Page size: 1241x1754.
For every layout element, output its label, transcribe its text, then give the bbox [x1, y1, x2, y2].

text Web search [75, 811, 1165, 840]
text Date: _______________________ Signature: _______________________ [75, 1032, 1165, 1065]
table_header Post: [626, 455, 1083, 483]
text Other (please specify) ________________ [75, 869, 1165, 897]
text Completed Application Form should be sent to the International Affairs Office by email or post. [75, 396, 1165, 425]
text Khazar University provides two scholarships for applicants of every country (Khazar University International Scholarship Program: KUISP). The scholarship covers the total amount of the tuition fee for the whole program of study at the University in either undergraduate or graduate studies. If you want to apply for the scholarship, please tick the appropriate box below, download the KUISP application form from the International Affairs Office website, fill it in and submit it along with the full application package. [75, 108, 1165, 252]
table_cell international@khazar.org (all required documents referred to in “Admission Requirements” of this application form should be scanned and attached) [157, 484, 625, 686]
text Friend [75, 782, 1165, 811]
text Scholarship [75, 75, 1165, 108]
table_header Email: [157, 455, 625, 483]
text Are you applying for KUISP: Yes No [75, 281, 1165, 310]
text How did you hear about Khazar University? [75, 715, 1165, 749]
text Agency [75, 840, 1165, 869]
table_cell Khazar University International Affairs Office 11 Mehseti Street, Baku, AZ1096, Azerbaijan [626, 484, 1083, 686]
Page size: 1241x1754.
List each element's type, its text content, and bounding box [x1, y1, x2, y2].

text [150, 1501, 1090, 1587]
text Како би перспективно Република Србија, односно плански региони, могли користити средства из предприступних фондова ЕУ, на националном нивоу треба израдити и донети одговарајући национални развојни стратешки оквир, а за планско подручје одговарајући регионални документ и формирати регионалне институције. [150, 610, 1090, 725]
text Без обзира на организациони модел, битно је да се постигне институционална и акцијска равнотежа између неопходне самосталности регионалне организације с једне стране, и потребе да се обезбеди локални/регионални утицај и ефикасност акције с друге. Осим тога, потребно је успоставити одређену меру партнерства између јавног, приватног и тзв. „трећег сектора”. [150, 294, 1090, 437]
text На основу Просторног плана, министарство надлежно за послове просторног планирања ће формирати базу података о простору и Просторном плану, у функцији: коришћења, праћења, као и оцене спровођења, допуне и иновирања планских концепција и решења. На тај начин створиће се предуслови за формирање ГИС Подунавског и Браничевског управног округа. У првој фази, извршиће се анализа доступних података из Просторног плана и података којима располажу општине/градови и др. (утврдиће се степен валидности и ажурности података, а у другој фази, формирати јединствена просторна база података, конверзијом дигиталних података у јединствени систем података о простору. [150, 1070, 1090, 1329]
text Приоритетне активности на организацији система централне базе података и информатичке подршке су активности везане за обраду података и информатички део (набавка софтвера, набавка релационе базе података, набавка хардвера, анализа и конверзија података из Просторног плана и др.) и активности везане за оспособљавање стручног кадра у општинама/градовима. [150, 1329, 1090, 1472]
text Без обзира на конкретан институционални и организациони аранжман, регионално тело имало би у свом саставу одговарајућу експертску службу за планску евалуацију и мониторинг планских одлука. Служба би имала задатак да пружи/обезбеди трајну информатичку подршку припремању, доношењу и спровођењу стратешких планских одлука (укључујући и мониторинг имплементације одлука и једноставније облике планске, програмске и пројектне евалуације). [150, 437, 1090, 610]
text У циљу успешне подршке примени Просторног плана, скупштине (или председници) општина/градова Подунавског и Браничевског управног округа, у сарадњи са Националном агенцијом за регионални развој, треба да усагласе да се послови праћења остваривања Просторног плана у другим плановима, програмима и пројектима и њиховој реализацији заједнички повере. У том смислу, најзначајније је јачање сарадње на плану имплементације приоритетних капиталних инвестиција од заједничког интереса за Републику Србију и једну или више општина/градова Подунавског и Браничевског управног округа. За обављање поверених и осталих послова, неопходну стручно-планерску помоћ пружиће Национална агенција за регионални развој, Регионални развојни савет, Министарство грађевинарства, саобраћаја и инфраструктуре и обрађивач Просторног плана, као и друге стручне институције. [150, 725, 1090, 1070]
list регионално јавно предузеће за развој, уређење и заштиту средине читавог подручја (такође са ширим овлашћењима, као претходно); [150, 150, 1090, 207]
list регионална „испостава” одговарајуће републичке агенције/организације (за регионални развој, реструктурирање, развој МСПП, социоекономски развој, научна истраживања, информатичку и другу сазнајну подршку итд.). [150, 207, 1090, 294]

> _WHAT THE TASK ASKS_
Each line of the records above should be copied exactly.

> _EXERCISE ANSWER_
Page size: 1241x1754.
For every layout element, output its label, transcribe its text, then give the bbox [x1, y1, x2, y2].

text Web search [75, 811, 1165, 840]
text Date: _______________________ Signature: _______________________ [75, 1032, 1165, 1065]
table_header Post: [626, 455, 1083, 483]
text Other (please specify) ________________ [75, 869, 1165, 897]
text Completed Application Form should be sent to the International Affairs Office by email or post. [75, 396, 1165, 425]
text Khazar University provides two scholarships for applicants of every country (Khazar University International Scholarship Program: KUISP). The scholarship covers the total amount of the tuition fee for the whole program of study at the University in either undergraduate or graduate studies. If you want to apply for the scholarship, please tick the appropriate box below, download the KUISP application form from the International Affairs Office website, fill it in and submit it along with the full application package. [75, 108, 1165, 252]
table_cell international@khazar.org (all required documents referred to in “Admission Requirements” of this application form should be scanned and attached) [157, 484, 625, 686]
text Friend [75, 782, 1165, 811]
text Scholarship [75, 75, 1165, 108]
table_header Email: [157, 455, 625, 483]
text Are you applying for KUISP: Yes No [75, 281, 1165, 310]
text How did you hear about Khazar University? [75, 715, 1165, 749]
text Agency [75, 840, 1165, 869]
table_cell Khazar University International Affairs Office 11 Mehseti Street, Baku, AZ1096, Azerbaijan [626, 484, 1083, 686]
Page size: 1241x1754.
List each element's type, its text content, and bounding box [x1, y1, x2, y2].

text [150, 1501, 1090, 1587]
text Како би перспективно Република Србија, односно плански региони, могли користити средства из предприступних фондова ЕУ, на националном нивоу треба израдити и донети одговарајући национални развојни стратешки оквир, а за планско подручје одговарајући регионални документ и формирати регионалне институције. [150, 610, 1090, 725]
text Без обзира на организациони модел, битно је да се постигне институционална и акцијска равнотежа између неопходне самосталности регионалне организације с једне стране, и потребе да се обезбеди локални/регионални утицај и ефикасност акције с друге. Осим тога, потребно је успоставити одређену меру партнерства између јавног, приватног и тзв. „трећег сектора”. [150, 294, 1090, 437]
text На основу Просторног плана, министарство надлежно за послове просторног планирања ће формирати базу података о простору и Просторном плану, у функцији: коришћења, праћења, као и оцене спровођења, допуне и иновирања планских концепција и решења. На тај начин створиће се предуслови за формирање ГИС Подунавског и Браничевског управног округа. У првој фази, извршиће се анализа доступних података из Просторног плана и података којима располажу општине/градови и др. (утврдиће се степен валидности и ажурности података, а у другој фази, формирати јединствена просторна база података, конверзијом дигиталних података у јединствени систем података о простору. [150, 1070, 1090, 1329]
text Приоритетне активности на организацији система централне базе података и информатичке подршке су активности везане за обраду података и информатички део (набавка софтвера, набавка релационе базе података, набавка хардвера, анализа и конверзија података из Просторног плана и др.) и активности везане за оспособљавање стручног кадра у општинама/градовима. [150, 1329, 1090, 1472]
text Без обзира на конкретан институционални и организациони аранжман, регионално тело имало би у свом саставу одговарајућу експертску службу за планску евалуацију и мониторинг планских одлука. Служба би имала задатак да пружи/обезбеди трајну информатичку подршку припремању, доношењу и спровођењу стратешких планских одлука (укључујући и мониторинг имплементације одлука и једноставније облике планске, програмске и пројектне евалуације). [150, 437, 1090, 610]
text У циљу успешне подршке примени Просторног плана, скупштине (или председници) општина/градова Подунавског и Браничевског управног округа, у сарадњи са Националном агенцијом за регионални развој, треба да усагласе да се послови праћења остваривања Просторног плана у другим плановима, програмима и пројектима и њиховој реализацији заједнички повере. У том смислу, најзначајније је јачање сарадње на плану имплементације приоритетних капиталних инвестиција од заједничког интереса за Републику Србију и једну или више општина/градова Подунавског и Браничевског управног округа. За обављање поверених и осталих послова, неопходну стручно-планерску помоћ пружиће Национална агенција за регионални развој, Регионални развојни савет, Министарство грађевинарства, саобраћаја и инфраструктуре и обрађивач Просторног плана, као и друге стручне институције. [150, 725, 1090, 1070]
list регионално јавно предузеће за развој, уређење и заштиту средине читавог подручја (такође са ширим овлашћењима, као претходно); [150, 150, 1090, 207]
list регионална „испостава” одговарајуће републичке агенције/организације (за регионални развој, реструктурирање, развој МСПП, социоекономски развој, научна истраживања, информатичку и другу сазнајну подршку итд.). [150, 207, 1090, 294]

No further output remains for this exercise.